Parket bij de Hoge Raad, 26-07-2024, ECLI:NL:PHR:2024:795, 23/02110
Parket bij de Hoge Raad, 26-07-2024, ECLI:NL:PHR:2024:795, 23/02110
Gegevens
- Instantie
- Parket bij de Hoge Raad
- Datum uitspraak
- 26 juli 2024
- Datum publicatie
- 6 september 2024
- ECLI
- ECLI:NL:PHR:2024:795
- Zaaknummer
- 23/02110
Inhoudsindicatie
Bijlage: ECLI:NL:PHR:2024:919
Douanerecht; tariefcontingent vis; bijzondere bestemming; art. 293 UCDW; bijlage 67 UCDW; overschrijdingen hoeveelheid vergunning; art. 8:42 Awb; art. 212 bis CDW.
Belanghebbende heeft goederen met een gunstige tariefbehandeling in het vrije verkeer gebracht onder de regeling bijzondere bestemming. Zij beschikte hiervoor over de vereiste vergunning, waarin per goederensoort een hoeveelheid wordt vermeld. Tijdens een controle is gebleken dat belanghebbende gedurende enkele jaren voor een grotere hoeveelheid goederen onder de regeling bijzondere bestemming heeft geplaatst dan vermeld in de vergunning.
In de gemeenschappelijke bijlage bij deze conclusie behandelt A-G Ettema de vraag of de overschrijding van de hoeveelheid die is vermeld in de vergunning bijzondere bestemming, leidt tot het ontstaan van een douaneschuld. De A-G komt tot de slotsom dat uit het voorgeschreven vergunningmodel in bijlage 67 UCDW volgt dat de hoeveelheid een verplicht te vermelden gegeven is in de vergunning bijzondere bestemming. Een strikte taalkundige uitleg van deze vergunning brengt mee dat de vergunning ook daadwerkelijk is beperkt tot deze hoeveelheid. Voor zover een vergunninghouder de hoeveelheid overschrijdt, beschikt hij niet over de vereiste vergunning en ontstaat een douaneschuld op de voet van art. 204 CDW dan wel 79 DWU. Het bepaalde in art. 293(3) UCDW doet hieraan niet af volgens de A-G, nu de opsomming van de gegevensvereisten in deze bepaling niet limitatief is.
De A-G concludeert voorts dat het ontbreken van de vereiste vergunning niet kan worden hersteld op de voet van art. 212 bis CDW. De overige voorgestelde middelen slagen evenmin.

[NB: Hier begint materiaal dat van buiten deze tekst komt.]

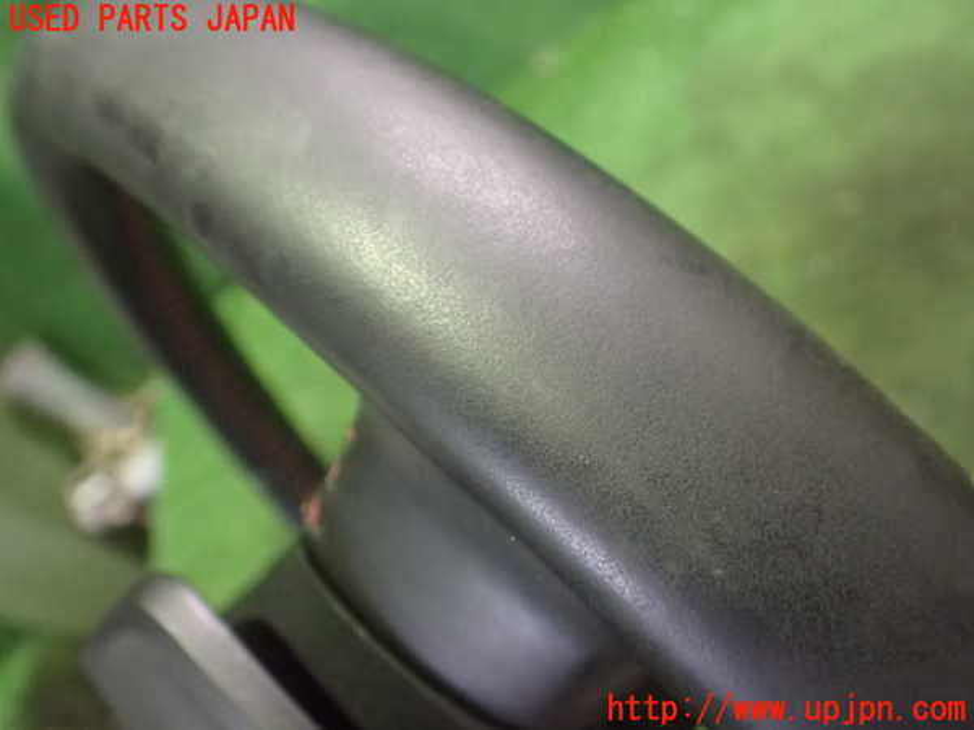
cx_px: 487
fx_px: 844
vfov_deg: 46.8
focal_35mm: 30
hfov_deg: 60.0
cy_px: 365
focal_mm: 5.4
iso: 1600
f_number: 2.3
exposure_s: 1/30
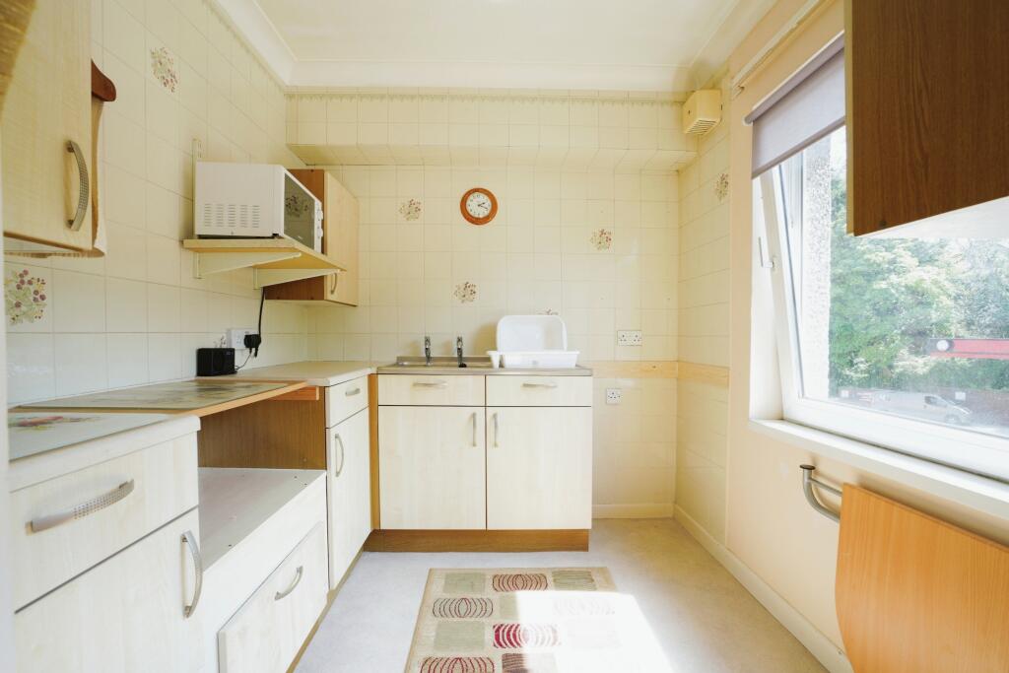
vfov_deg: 73.8
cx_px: 504
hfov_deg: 96.7
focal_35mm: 16
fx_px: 448
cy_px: 336
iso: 800
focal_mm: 16
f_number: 9
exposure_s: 1/100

A-G Ettema geeft de Hoge Raad in overweging het beroep in cassatie ongegrond te verklaren.
Conclusie
PROCUREUR-GENERAAL
BIJ DE
HOGE RAAD DER NEDERLANDEN
Nummer 23/02110
Datum 26 juli 2024
Belastingkamer A
Onderwerp/tijdvak Douanerecht
Nr. Gerechtshof 21/00349 en 21/00353
Nr. Rechtbank 19/1092
CONCLUSIE
C.M. Ettema
In de zaak van
[X] B.V. (hierna: belanghebbende)
tegen
de staatssecretaris van Financiën
1 Overzicht
In de onderhavige zaak staat de vraag centraal of een overschrijding van de in een vergunning voor de regeling bijzondere bestemming vermelde hoeveelheid tot gevolg heeft dat een douaneschuld ontstaat voor het gedeelte van de overschrijding. Belanghebbende heeft vis(producten) ingevoerd onder schorsing van douanerechten uit hoofde van tariefcontingenten. Toepassing van deze schorsing is afhankelijk gesteld van de voorwaarden die gelden voor de regeling bijzondere bestemming, waaronder een schriftelijke vergunning. Belanghebbende heeft met gebruik van een dergelijke vergunning aangiften voor de regeling bijzondere bestemming gedaan voor een grotere hoeveelheid goederen dan in de vergunning is vermeld.
De Inspecteur heeft in de vergunningoverschrijding aanleiding gezien om douanerechten na te vorderen voor het gedeelte van de overschrijding. Volgens het Hof is het gelijk aan de zijde van de Inspecteur. Het overweegt dat de hoeveelheid een wettelijk verplicht onderdeel is van de vergunning bijzondere bestemming en dat het slechts mogelijk is goederen onder de regeling bijzondere bestemming te plaatsen tot de in de vergunning vermelde hoeveelheid. Voor het meerdere is het volgens het Hof niet mogelijk gebruik te maken van de vergunning, zodat voor die goederen een douaneschuld ontstaat.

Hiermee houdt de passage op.